**Task instructions**
Of all the lines in the entries below, give again exactly those starting at the line containing "thumb cmc: (336, 359)" and ending at the line containing "pinky mcp: (969, 388)", both ends included, and no others.

Input for this task: Begin

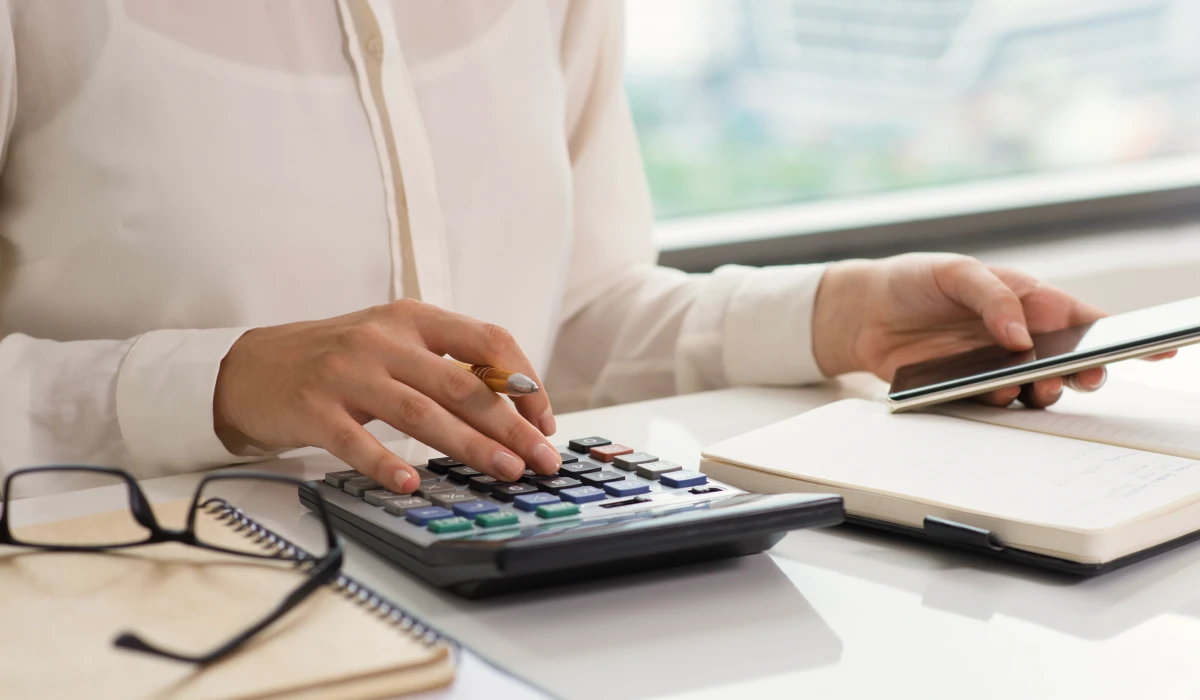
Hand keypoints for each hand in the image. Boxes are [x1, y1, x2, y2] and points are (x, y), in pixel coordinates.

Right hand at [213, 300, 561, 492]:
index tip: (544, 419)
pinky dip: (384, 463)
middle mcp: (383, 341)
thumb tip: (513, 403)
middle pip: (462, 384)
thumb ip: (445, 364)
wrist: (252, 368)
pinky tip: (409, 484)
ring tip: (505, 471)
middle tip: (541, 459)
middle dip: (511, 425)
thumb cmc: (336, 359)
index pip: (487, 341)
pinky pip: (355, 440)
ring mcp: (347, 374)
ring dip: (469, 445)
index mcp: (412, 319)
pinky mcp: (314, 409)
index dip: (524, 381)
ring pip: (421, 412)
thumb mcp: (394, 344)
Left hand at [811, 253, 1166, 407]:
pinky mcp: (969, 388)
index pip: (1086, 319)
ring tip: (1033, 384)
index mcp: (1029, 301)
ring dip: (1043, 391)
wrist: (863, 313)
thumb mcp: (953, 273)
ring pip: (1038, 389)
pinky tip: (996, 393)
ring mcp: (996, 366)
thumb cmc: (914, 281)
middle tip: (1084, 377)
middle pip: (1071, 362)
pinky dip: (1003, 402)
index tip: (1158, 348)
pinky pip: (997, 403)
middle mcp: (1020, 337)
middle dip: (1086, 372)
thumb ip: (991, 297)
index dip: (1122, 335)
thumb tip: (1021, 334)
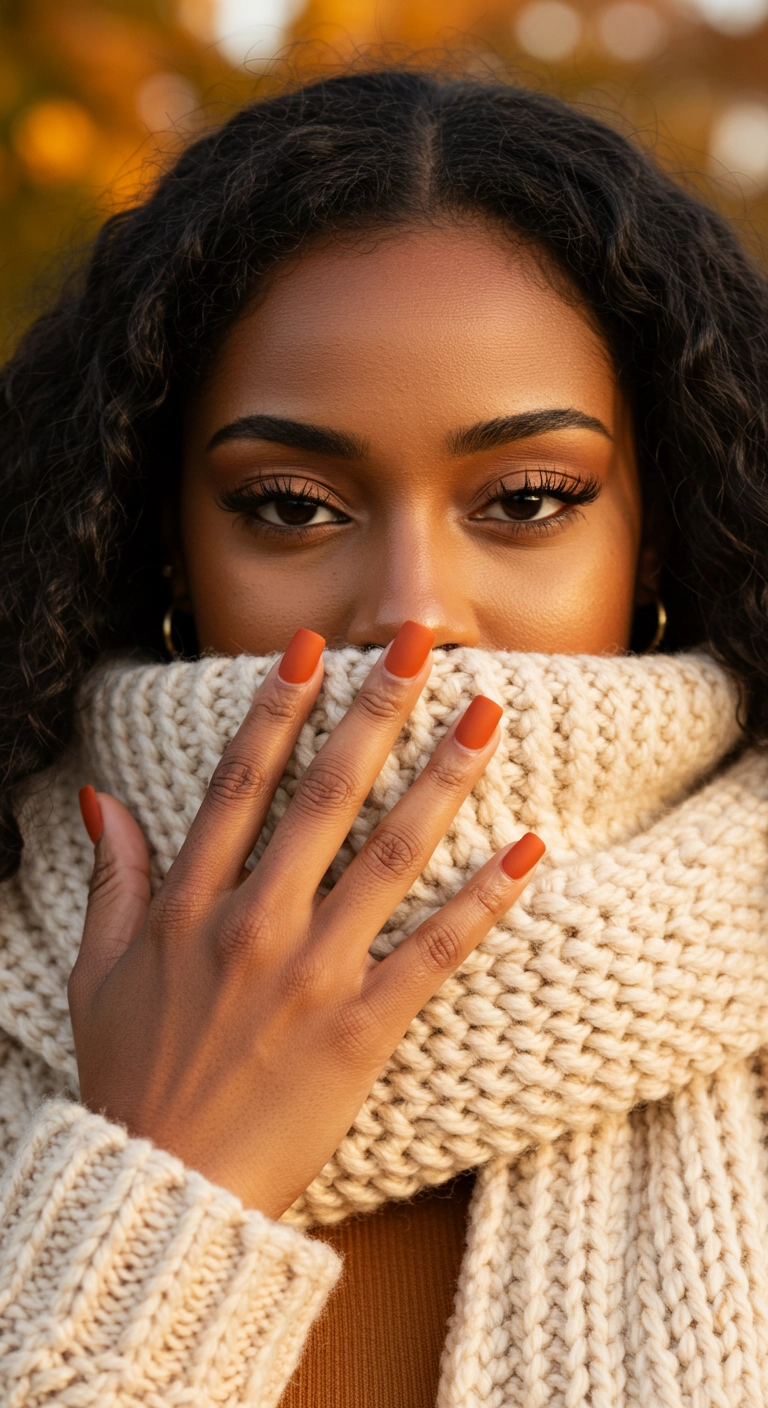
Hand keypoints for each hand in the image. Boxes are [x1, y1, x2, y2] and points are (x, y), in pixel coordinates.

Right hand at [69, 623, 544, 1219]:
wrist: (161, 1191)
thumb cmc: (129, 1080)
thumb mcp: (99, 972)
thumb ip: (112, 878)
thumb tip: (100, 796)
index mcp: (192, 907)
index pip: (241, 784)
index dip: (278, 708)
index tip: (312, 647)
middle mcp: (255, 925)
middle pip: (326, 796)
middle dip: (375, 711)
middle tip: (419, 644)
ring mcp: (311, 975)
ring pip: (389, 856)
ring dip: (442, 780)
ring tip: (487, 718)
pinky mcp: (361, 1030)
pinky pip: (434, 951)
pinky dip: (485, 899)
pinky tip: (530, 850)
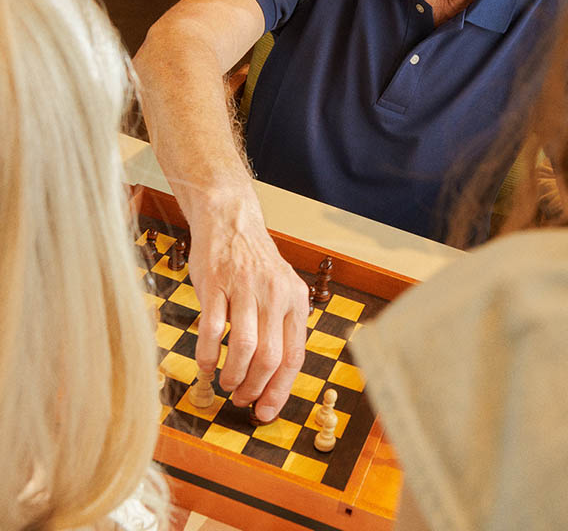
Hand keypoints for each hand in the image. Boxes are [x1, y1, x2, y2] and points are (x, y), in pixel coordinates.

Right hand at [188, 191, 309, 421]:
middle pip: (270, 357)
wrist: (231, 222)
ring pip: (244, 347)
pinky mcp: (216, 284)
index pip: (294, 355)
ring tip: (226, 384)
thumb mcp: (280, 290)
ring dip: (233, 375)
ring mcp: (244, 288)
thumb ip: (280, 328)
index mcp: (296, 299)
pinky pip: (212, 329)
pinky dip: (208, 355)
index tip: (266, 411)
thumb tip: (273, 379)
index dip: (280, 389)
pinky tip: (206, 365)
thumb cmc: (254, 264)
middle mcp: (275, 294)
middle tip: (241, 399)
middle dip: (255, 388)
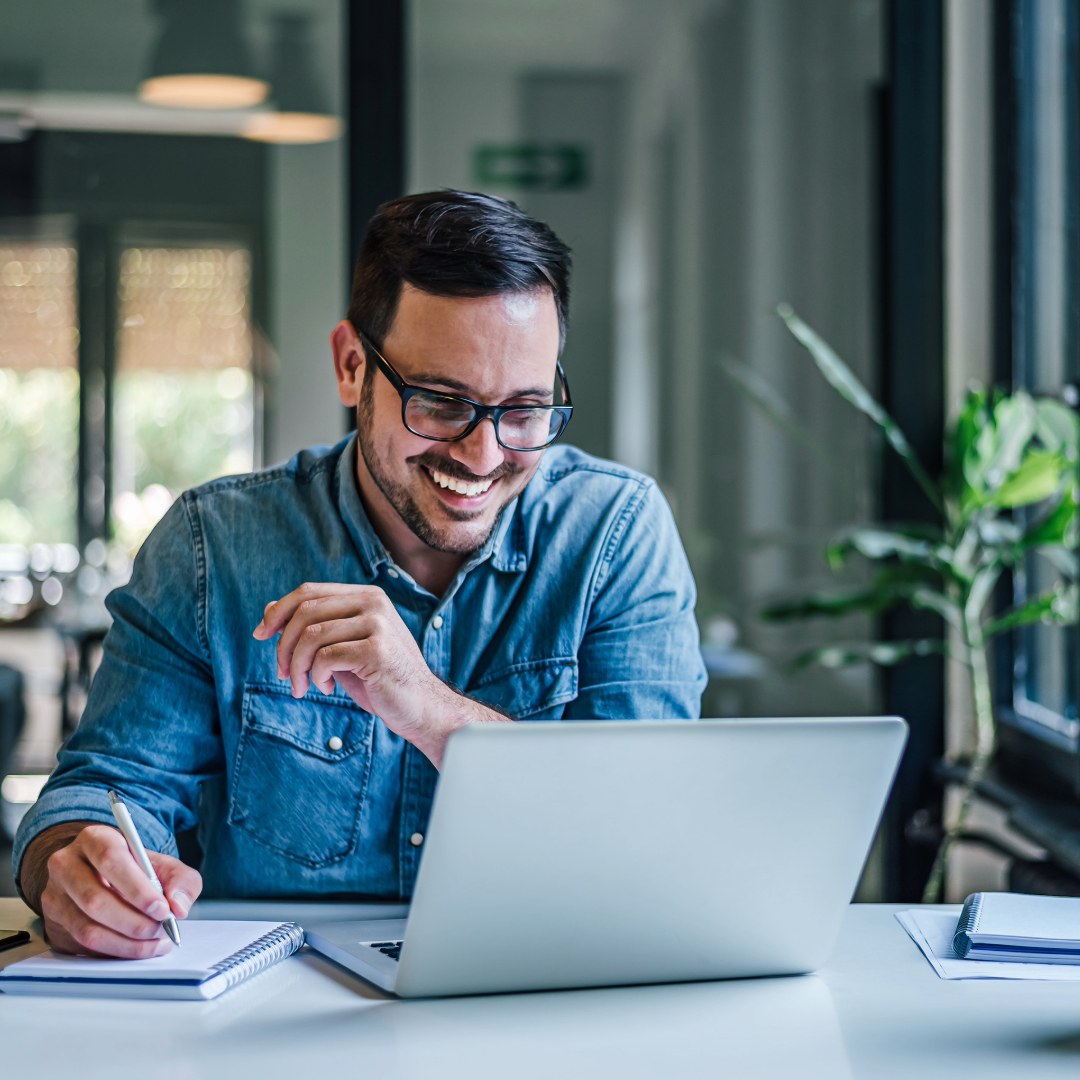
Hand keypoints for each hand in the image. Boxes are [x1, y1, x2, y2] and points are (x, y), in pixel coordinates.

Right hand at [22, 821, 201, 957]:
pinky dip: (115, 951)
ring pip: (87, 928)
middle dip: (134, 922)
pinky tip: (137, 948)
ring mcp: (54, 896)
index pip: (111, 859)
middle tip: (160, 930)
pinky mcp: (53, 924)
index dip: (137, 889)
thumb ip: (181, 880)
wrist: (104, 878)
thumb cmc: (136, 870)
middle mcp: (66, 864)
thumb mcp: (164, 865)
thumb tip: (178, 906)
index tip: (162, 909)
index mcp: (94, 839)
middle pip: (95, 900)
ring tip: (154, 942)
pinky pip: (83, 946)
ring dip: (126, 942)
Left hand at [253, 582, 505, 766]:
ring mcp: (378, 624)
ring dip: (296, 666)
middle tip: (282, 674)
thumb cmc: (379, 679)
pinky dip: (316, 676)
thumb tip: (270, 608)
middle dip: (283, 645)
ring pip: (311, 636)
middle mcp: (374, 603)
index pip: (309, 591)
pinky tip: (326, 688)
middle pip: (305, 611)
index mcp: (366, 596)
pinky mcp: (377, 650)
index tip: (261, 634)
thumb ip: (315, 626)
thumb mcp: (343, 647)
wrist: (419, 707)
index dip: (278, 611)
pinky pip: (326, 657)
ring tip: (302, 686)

Input for this task: End

**Completed task**
thumb cmc: (336, 359)
index pip: (487, 341)
pinky pip: (355, 440)
ring mcp: (347, 374)
ring dip: (469, 445)
index mcp: (412, 319)
pinky mcp: (314, 409)
index dip: (524, 381)
ring pip: (421, 412)
thumb mcp: (394, 344)
Left hand at [811, 253, 1166, 407]:
pinky mcp: (969, 388)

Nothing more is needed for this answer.